Data shown:

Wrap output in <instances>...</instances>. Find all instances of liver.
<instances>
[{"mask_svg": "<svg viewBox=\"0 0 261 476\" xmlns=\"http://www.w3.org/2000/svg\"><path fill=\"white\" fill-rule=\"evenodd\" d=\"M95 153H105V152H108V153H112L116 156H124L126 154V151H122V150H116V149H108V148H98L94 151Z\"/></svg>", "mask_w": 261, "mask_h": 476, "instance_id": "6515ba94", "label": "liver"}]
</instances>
...
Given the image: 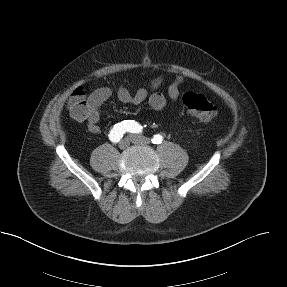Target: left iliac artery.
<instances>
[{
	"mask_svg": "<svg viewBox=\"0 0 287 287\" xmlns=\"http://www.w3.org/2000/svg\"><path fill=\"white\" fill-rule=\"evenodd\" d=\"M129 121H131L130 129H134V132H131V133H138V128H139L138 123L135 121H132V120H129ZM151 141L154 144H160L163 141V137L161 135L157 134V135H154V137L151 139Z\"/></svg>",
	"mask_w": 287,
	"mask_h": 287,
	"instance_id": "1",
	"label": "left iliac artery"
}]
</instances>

Your instructions: Gather every line of the records above that contains the string "xmlns" and copy each one as it appears.

Exercise output:
[{"mask_svg": "<svg viewBox=\"0 0 261 476\" xmlns=\"http://www.w3.org/2000/svg\"><path fill=\"white\" fill-rule=\"evenodd\" d=\"M95 153H105V152H108V153H112L116 156H124L126 154V151H122V150H116V149H108V148H98L94 151Z\"/></svg>", "mask_w": 261, "mask_h": 476, "instance_id": "6515ba94", "label": "liver"}]
	"mask_svg": "<svg viewBox=\"0 0 287 287\" xmlns=\"http://www.w3.org/2000/svg\"><path fill=\"white\" fill-rule=\"evenodd\" d=\"M129 121H131L130 129H134V132H131V133H138V128H139L138 123L135 121H132V120H129ZM151 141L154 144H160L163 141V137L161 135L157 134V135H154V137L151 139Z\"/></svg>",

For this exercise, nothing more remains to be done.